For these people, every day is leg day at Porter Square Station
CAMBRIDGE — It is the Mount Everest of the MBTA, a daunting ascent that pummels quads and sends heart rates racing. There are 199 punishing steps, from the depths of Porter Square Station to the street above.
Lots of people seek out stairs in our age of fitness watches that count every step, but the climb at Porter Square is a true challenge, reserved for the truly committed.
The rest of us take the escalator.
“I don’t walk up the stairs because there are too many of them,” Dwayne Smith deadpanned.
Smith, 34, recalled the first time he faced the 120-foot rise from the train platform. He was with a female friend who “pounded” the stairs without breaking a sweat. Smith chose the escalator, much to the amusement of a T worker, he said.

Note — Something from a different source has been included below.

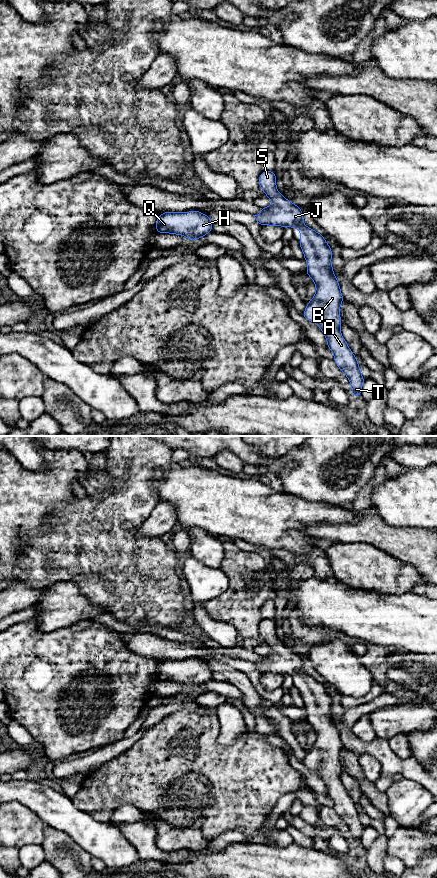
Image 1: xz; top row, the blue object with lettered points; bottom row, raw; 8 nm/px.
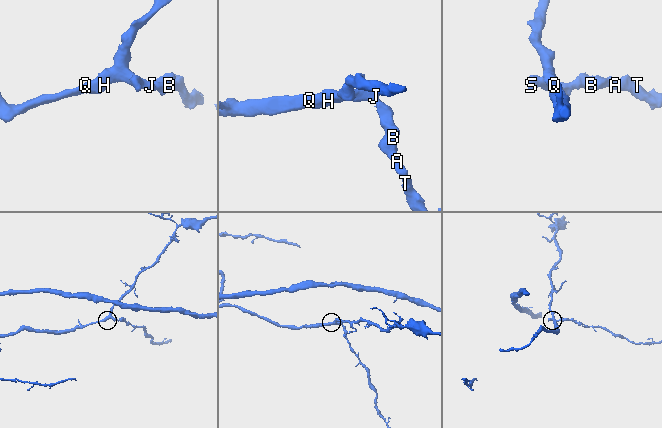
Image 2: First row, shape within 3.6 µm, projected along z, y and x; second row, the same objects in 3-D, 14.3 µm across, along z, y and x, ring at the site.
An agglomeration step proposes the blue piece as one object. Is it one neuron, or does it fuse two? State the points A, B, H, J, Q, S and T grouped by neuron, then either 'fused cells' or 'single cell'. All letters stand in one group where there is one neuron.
A B H J Q S T | single cell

Peter Amstutz used to take the train to Davis Square, where he works and the stairs are more reasonable. But a few months ago, he started disembarking one stop earlier at Porter to take the “crazy stairs.”
The first time was horrible, he recalled.
But there he was the next morning, and the morning after that. At Porter, every day is leg day.
“I’ve gotten a little stronger,” said Amstutz, 38. “It’s gotten a little easier.”
The pain hits Amstutz halfway up the forbidding main stairway, 117 steps in all.
“It’s when you get to the middle and there’s still like five more flights left that you’re like, ‘OK, this is starting to get hard, but now I’m committed.’ ”
Most stair-climbers are content to just make it to the top, pace be damned. But when Ann Furbush sees someone else walking up the stairs nearby, her competitive side takes over.
“Every once in a while, I’ll see someone and, you know, not race them but try to keep up with them,” the 23-year-old said. She also joked that she sometimes considers giving her race partner a high-five at the end.
The Porter stairs are so long that the top is out of view, setting up a cruel twist for those new to the climb. After the bulk of the ascent, walkers finally reach a landing, only to encounter the final set of 60 stairs after the fare gate.
There are two reasons Porter Square Station is so deep, said Bradley Clarke, president of the Boston Street Railway Association. First, it was built beneath the Fitchburg Line of the commuter rail, and second, as with any city, workers wanted to steer clear of sewers and utility lines under the roads.
“When you’re dealing with a city, there’s bound to be a lot of stuff under there that’d you like to avoid digging up and replacing,” Clarke said.
Still, Porter Square’s escalators aren’t record holders. The Park Pobedy metro station in Moscow has the world’s longest at 413 feet. Wheaton Station in Silver Spring, Md., has the longest in the Western Hemisphere, a 230-foot ride that takes nearly three minutes. Don’t bother considering the stairs — there aren’t any.
“The escalators rise about 115 feet vertically, the equivalent of a 12-story building,” said Daniel Stessel, a spokesman for the Washington Metropolitan Area Transit Authority. “Not something the typical commuter is going to want to do at the end of a long day.”
At Porter Square, plenty of Red Line riders strike a compromise with the climb by walking up the escalator. But for the hard-core walkers, it’s all or nothing.
Joshua Ruby, a father of three from Somerville, doesn’t have time to hit the gym, so he heads to the Porter Square StairMaster.
“My alternative is to skip the train and run to the office,” he said. Ruby, a lawyer, sits at a desk all day. In a “weird way,” he said, he looks forward to the climb.
“It’s a departure — especially at the end of the day — from what you’ve done all day. It’s the last thing you have to do before you get to go home to your family.”
Rowena Ortiz, 49, has been taking the stairs since last summer to improve her health.
“I notice that in the summertime it’s easier because you wear less clothes,” she said. It’s harder in the winter “because you are wearing that big coat.”
Some fitness freaks get there as early as 5:30 a.m. to run the stairs, a worker for the Massachusetts Bay Transportation Authority said. But most commuters don’t want to arrive at work looking like they could use a shower.
“You will sweat, no matter what,” said Shambhavi Godbole, 26. “And that’s not really a good thing when you’re going to the office.”
Plus, the escalator has its benefits. Samantha Roy, 29, said she can check her e-mail and text messages and read another few pages of her book during the ride. She can also plan the next leg of her journey.
“You can call your Uber and it will be ready when you’re at the top,” she said.